The basic math doesn’t stop there. Drug companies want Americans to believe that 340B is the main driver of skyrocketing prescription drug prices. 340B, however, represents a fraction of overall prescription drug spending in the United States. In 2021, the health system spent $603 billion on prescription drugs before discounts; retail drugs accounted for $421 billion of the total.
According to the pharmaceutical industry, 340B’s “explosive” growth means it will have to make up for the supposed loss of revenue elsewhere. In reality, pharmaceutical companies are more concerned that they cannot charge arbitrary list prices to not-for-profit vendors.
Drugmakers want Americans to believe that without $340 billion, drug price increases would magically disappear. In a way, Medicare Part D – a program more than 2.5 times the size of 340B ($110.1 billion in 2021) in terms of net spending—has less to do with rising drug prices than with the program that is cutting profits for the pharmaceutical industry.
For some reason, drug companies never complain about the explosive growth in federal drug spending. And why would they? Drug manufacturers are the main beneficiaries. When it comes to 340B, the pharmaceutical industry’s incalculability is matched only by its greed.

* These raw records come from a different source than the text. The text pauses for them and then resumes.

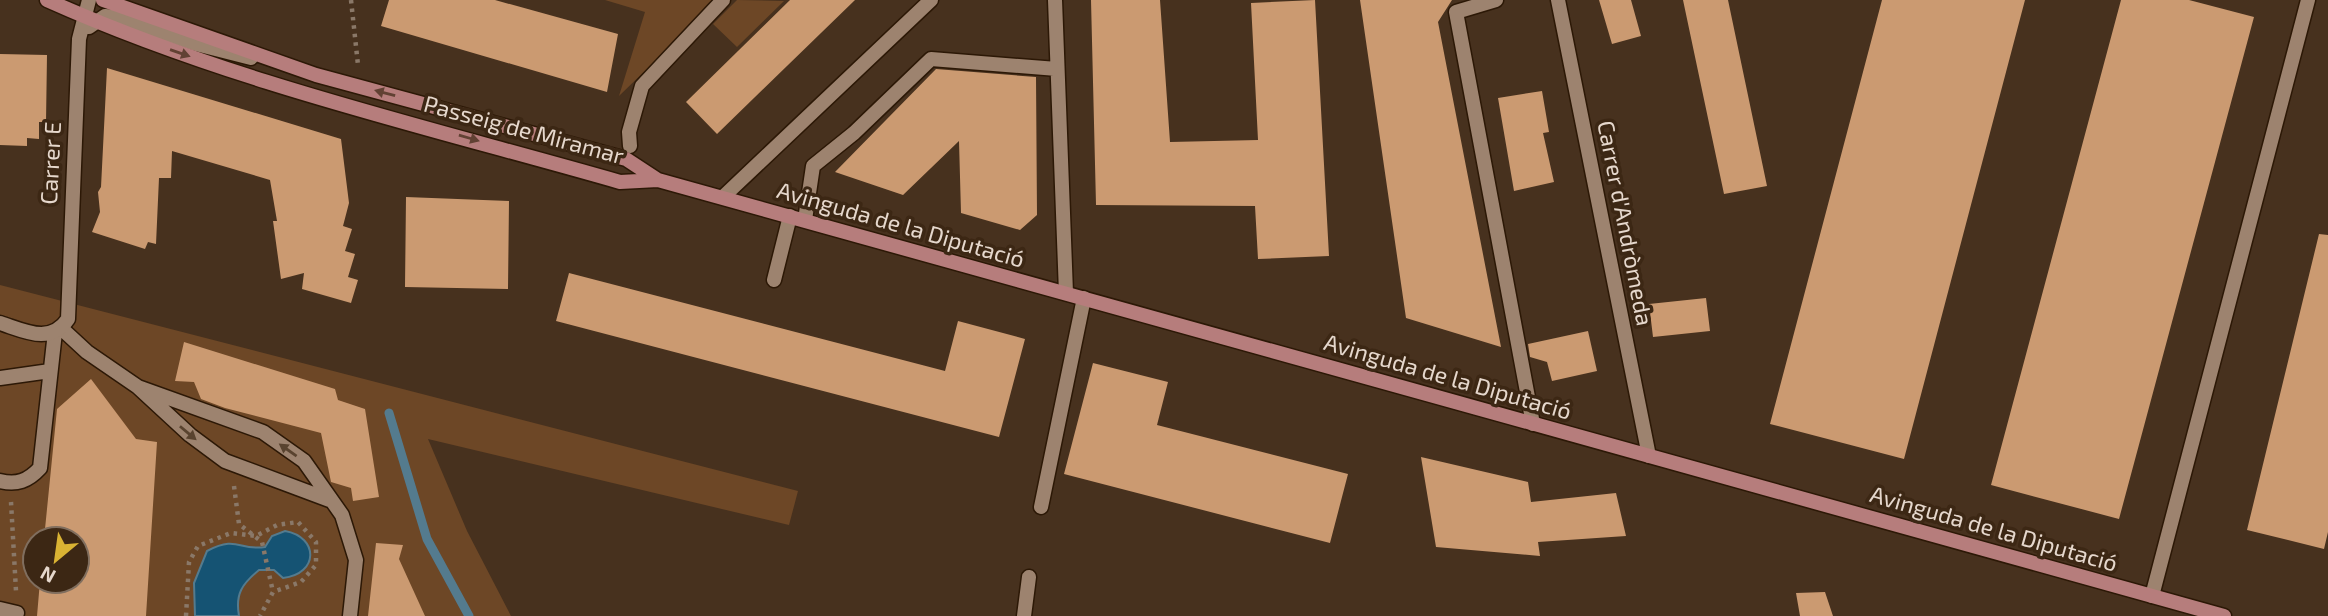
<svg xmlns="http://www.w3.org/2000/svg" width="2328" height="616" viewBox="0 0 2328 616" font-family="'Exo 2',sans-serif">
<rect width="100%" height="100%" fill="#47311e"/>
<!-- green -->
<path fill="#6d4726" fill-rule="evenodd" d="M605 0H718L619 96 645 12Z
M737 0 784 1 737 47 713 24Z
M0 285 798 491 789 525 428 439 467 531 511 616H0ZM35 539H77V581H35Z"/>
<!-- water -->
<path fill="#155373" stroke="#547b8e" stroke-width="2" d="M285 531C319 537 319 574 283 578L274 570H259C242 584 235 594 239 616H195L194 583 207 551C238 535 238 551 265 547L272 536Z"/>
<g fill="none" stroke-linecap="round" stroke-linejoin="round">
<!-- stream -->
<path stroke="#547b8e" stroke-width="9" d="M389 413 427 539 469 616"/>
</g>
<!-- building -->
<path fill="#cb9a71" d="M389 0H495L618 34 607 92 381 26Z
M790 0H855L717 134 686 102Z
M1091 0H1160L1170 142 1258 140 1251 3 1315 0 1329 256 1258 259 1255 206 1096 205Z
M1360 0H1452L1438 22 1501 347 1406 318Z
M1599 0H1631L1641 36 1612 44Z
M1683 0H1728L1767 186 1724 194Z
M1882 0H2025L1904 459 1770 424Z
M2121 0H2189L2254 17 2119 519 1991 485Z
M0 54 47 55 46 122H39V139L27 138V146L0 145Z
M107 68 341 139 349 203 343 226 352 229 345 251 355 254 348 277 358 280 351 303 302 289 304 273 281 279 273 221H277L270 180 172 151 171 178H159L156 244 148 242 145 249 92 232 100 212 98 192 101 187Z
M936 69 1036 77 1037 215 1020 230 961 213 959 141 903 195 835 172Z
M1542 91 1549 132 1543 133 1554 182 1514 191 1498 98Z
M406 197 509 201 508 289 405 287Z
M2319 234 2328 235V532L2324 549 2247 530Z
M569 273 945 371 958 321 1025 339 999 437 556 321Z
M1706 298 1710 331 1653 337 1649 304Z
M1588 331 1597 371 1552 381 1547 362 1530 357 1528 344Z
M184 342 335 389 338 400 365 409 379 497 353 501 351 488 331 482 321 433 225 408 201 399 194 382 175 381Z
M1093 363 1168 382 1157 425 1348 474 1330 543 1064 474Z
M91 379 136 439 157 442 146 616H37L40 581H77V539H44L57 409Z
M1421 457 1528 482 1531 502 1616 493 1626 536 1538 542 1540 556 1436 547Z
M376 543 403 545 399 559 425 616H368Z
M1825 592 1833 616H1800L1796 593Z"/>
<g fill="none" stroke-linecap="round" stroke-linejoin="round">
<!-- lane casing -->
<g stroke="#2c1806" stroke-width="17">
<path id="lane" d="M1496 0 1456 12 1533 424
M723 197 931 0
M774 280 790 216
M61 328 87 352 138 387 190 435 225 461 332 501
M0 378 50 371
M138 387 263 432 304 461 342 515 356 560 350 616
M0 481C17 485 28 481 40 468L55 332
M1041 507 1084 298
M2152 596 2308 0
M0 609 17 613
M1024 616 1029 577"/>
</g>
<!-- street casing -->
<g stroke="#2c1806" stroke-width="17">
<path id="street" d="M1055 0 1066 293
M1558 0 1649 456
M89 27 105 16 116 17 196 44 251 58
M630 146 629 132 642 86 723 0
M805 220 813 166 854 133 931 59 1057 69
M0 323C25 331 50 345 68 319L79 39 89 0"/>
</g>
<!-- secondary casing -->
<g stroke="#2c1806" stroke-width="17">
<path id="secondary" d="M47 0C230 82 428 127 620 182L658 180
M103 0 316 75 626 159 658 180 2224 616"/>
</g>
<!-- path -->
<path stroke="#8a7868" stroke-width="4.5" stroke-dasharray="3.5 5" stroke-linecap="butt" d="M351 0 358 65
M234 486 239 524 262 542 273 592 260 616
M11 502 16 591
M186 616 189 562 198 546 231 533 256 536 277 525 298 522 316 542V565L301 582 273 592"/>
<!-- lane -->
<use href="#lane" stroke="#9d836f" stroke-width="14"/>
<!-- street -->
<use href="#street" stroke="#9d836f" stroke-width="14"/>
<!-- secondary -->
<use href="#secondary" stroke="#b67d7c" stroke-width="14"/>
</g>
<!-- one-way arrows -->
<defs><path id="oneway-solid" d="M-6-.8H1V-3.2L6.5 0L1 3.2V.8H-6Z" transform="scale(1.75)"/></defs>
<g fill="#614133">
<use href="#oneway-solid" transform="translate(180 53) rotate(19)"/>
<use href="#oneway-solid" transform="translate(385 93) rotate(-165)"/>
<use href="#oneway-solid" transform="translate(469 138) rotate(16)"/>
</g>
<g fill="#59432f">
<use href="#oneway-solid" transform="translate(188 433) rotate(40)"/>
<use href="#oneway-solid" transform="translate(288 450) rotate(-145)"/>
</g>
<g text-anchor="middle" dominant-baseline="central" stroke-width="7" stroke-linejoin="round" paint-order="stroke">
<!-- street labels -->
<g font-size="23" fill="#e6d8cd" stroke="#3c2714">
<text transform="translate(524 129) rotate(15)">Passeig de Miramar</text>
<text transform="translate(50 163) rotate(-87)">Carrer E</text>
<text transform="translate(1626 223) rotate(79)">Carrer d'Andròmeda</text>
<text transform="translate(901 224) rotate(16)">Avinguda de la Diputació</text>
<text transform="translate(1448 376) rotate(16)">Avinguda de la Diputació</text>
<text transform="translate(1994 528) rotate(16)">Avinguda de la Diputació</text>
</g>
</g>
<!-- north arrow -->
<g transform="translate(56 560) rotate(209)"><circle r="33" fill="#3c2714" stroke="#806e5e" stroke-width="2"/>
<path d="M0-5L12 26L0 18L-12 26Z" fill="#dab333"/>
<text y="-10" font-size="19" font-weight="bold" text-anchor="middle" fill="#e6d8cd">N</text>
</g>
</svg>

Drug makers have the full range of trade insurance and federal rights to reap huge profits. Yet the pharmaceutical industry remains dissatisfied with less than outrageous profits for a small slice of prescription drug sales. The pharmaceutical industry’s miscalculations put the $340 billion sales on the wrong side of the ledger.
Without 340B, drug companies wouldn’t make money on medically underserved people. Drugmakers should stop exaggerating the size of the $340 billion purchases and stick to the terms of a deal they voluntarily entered into.